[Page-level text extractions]
^^^^

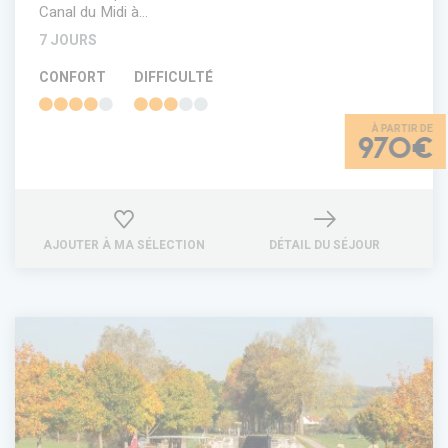
Canal du Midi à…
7 JOURS
CONFORT
DIFFICULTÉ
970€
AJOUTER À MA SÉLECTION
DÉTAIL DU SÉJOUR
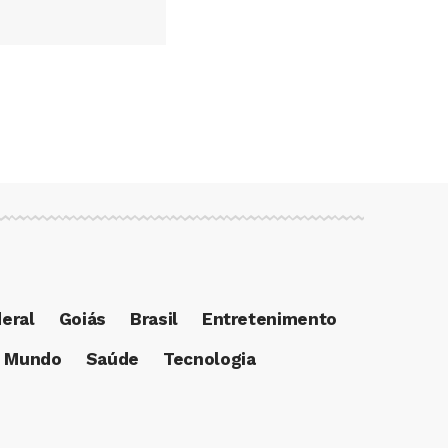
deral
Goiás
Brasil
Entretenimento
Mundo
Saúde
Tecnologia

^^^^

## [Aim of the exercise]
Update the listing by replacing "Saúde" with "Health" and keeping every other line unchanged. Leave the pictures out of your answer.

## [Response to the task]
Canal du Midi à…
7 JOURS
CONFORT
DIFFICULTÉ
970€
AJOUTER À MA SÉLECTION
DÉTAIL DU SÉJOUR
deral
Goiás
Brasil
Entretenimento
Mundo
Health
Tecnologia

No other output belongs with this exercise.